Y es que un par de décadas, una exitosa trayectoria artística en cine, televisión y teatro, su entrega a la labor activista y largas horas de autorreconocimiento han obrado maravillas en la vida de esta nuyorican. Su conocido temperamento explosivo es cosa del pasado. Hoy, tras una reciente temporada en Broadway en la obra Reckless, esta nominada al Oscar por su papel en la cinta Fearless asume su trabajo frente y detrás de las cámaras con una nueva perspectiva de paz interior. Su participación en la adaptación cinematográfica de la obra Lackawanna Blues verá la luz en febrero por la cadena HBO, mientras Pérez continúa gestando su bebé, su debut como directora de un documental sobre un tema que a la vez le nace y le llega muy profundo: el ser puertorriqueño. “Aparte de su gran presencia artística, Rosie trabaja muy duro”, asegura George C. Wolfe, director de Lackawanna Blues. “Es una persona comprometida, en cuerpo y alma”.
Este mismo sentido de compromiso ha provocado que la actriz, sin proponérselo, se haya distanciado de Hollywood en su búsqueda de proyectos que le aporten sentido y longevidad a su carrera. “Quiero ser actriz por mucho tiempo”, afirma Pérez, cuya participación en The Vagina Monologues y luego su rol en la obra Frankie and Johnny in the Clair de Lune complacieron al público y la crítica teatral neoyorquina. “Si me van a ofrecer un papel, que sea uno que me rete. En el teatro se comprueba si tienes o no verdadero talento. Eso te hace mejor actriz”.
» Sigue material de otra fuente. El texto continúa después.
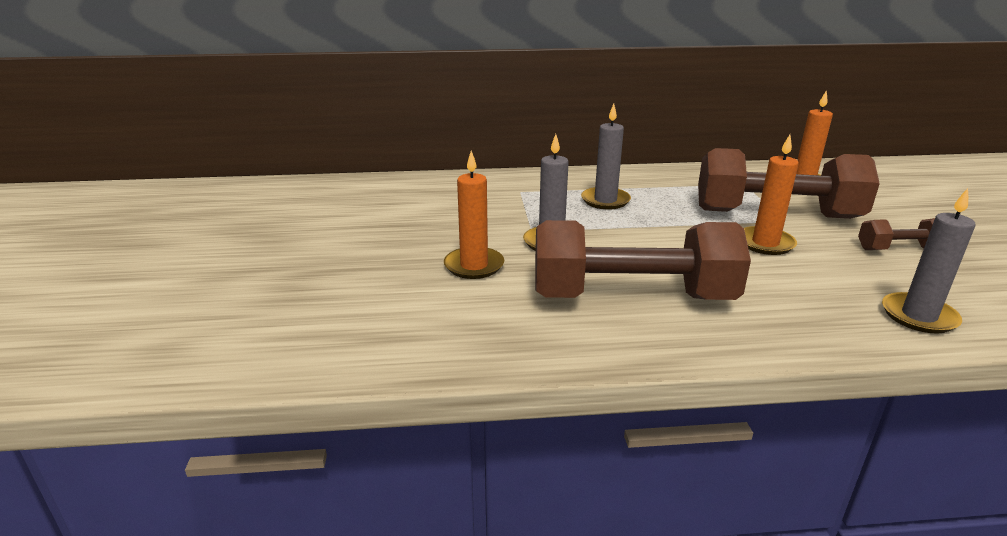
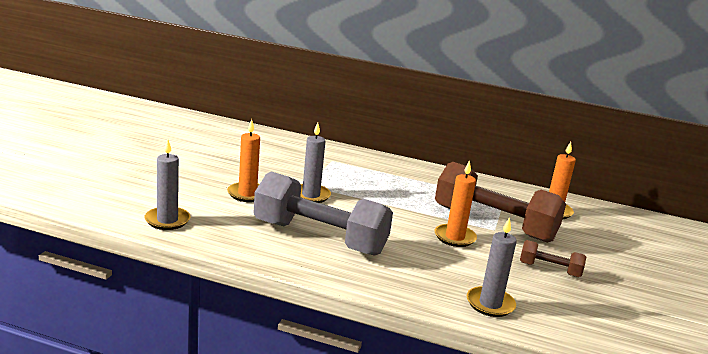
camera: 20 degrees right, 5 degrees down
(605, 200) = (382, 182): grey candle -> grey candle (167, 220)
(632, 297) = (319, 238): brown dumbbell -> grey dumbbell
Una evolución que Pérez ha conocido de primera mano tanto en el plano profesional como en el personal. Aunque todavía se encuentra en producción para su lanzamiento a finales de año, su documental sobre la identidad puertorriqueña también le ha servido de aprendizaje y catarsis. “Ha sido un reto emocional recordar que de niña, en Puerto Rico, era la blanquita, mientras que aquí [en Nueva York] era la negra o la spic“, comenta la oriunda de Brooklyn. “A veces me tenía que apartar de las cámaras al recordar la vergüenza y el dolor de ser diferente, y de cómo hasta mi propia madre me ridiculizaba”.Aunque por su naturaleza privada Pérez nunca ha ofrecido detalles sobre su infancia, la que describe como “bastante horrible, pero a la vez bastante maravillosa”, los medios se han encargado de hacerlo por ella. El abandono de su madre, su crianza urbana en casa de su adorada tía Ana en medio de necesidades y la trágica muerte de su madre a causa del SIDA, han sido la comidilla de la prensa. “En realidad, no la conocen”, dice su hermana Carmen Serrano. “Es tímida e intelectual. Y ha sido una inspiración para mí”.
Muy lejos de la imagen de mujer ruda, vociferante y de la calle que se ha creado en torno a ella, Pérez se proyecta con delicadeza, amable y honesta. “A los 13 años hice un pacto con Dios”, recuerda la actriz. “Le dije: ‘Soy tu hija y si me ayudas a superar mi sufrimiento, voy a dar todo lo que tenga por salir adelante’ “.
Y de qué manera lo ha hecho. Luego de cautivar con sus coreografías en los programas In Living Color y Soul Train, su carrera en la pantalla grande se inició con su memorable secuencia de baile en la película de Spike Lee, Do the Right Thing, moviendo su trasero al ritmo del hip-hop. En las cintas White Men Can’t Jump e It Could Happen to You, dejó la huella de su lado humorístico y extravagante presencia escénica. En 1994, y con un papel dramático poco característico para Pérez –el de sobreviviente de un accidente aéreo en Fearless– recibió el reconocimiento de ser una de las pocas actrices latinas en ser nominadas al Oscar.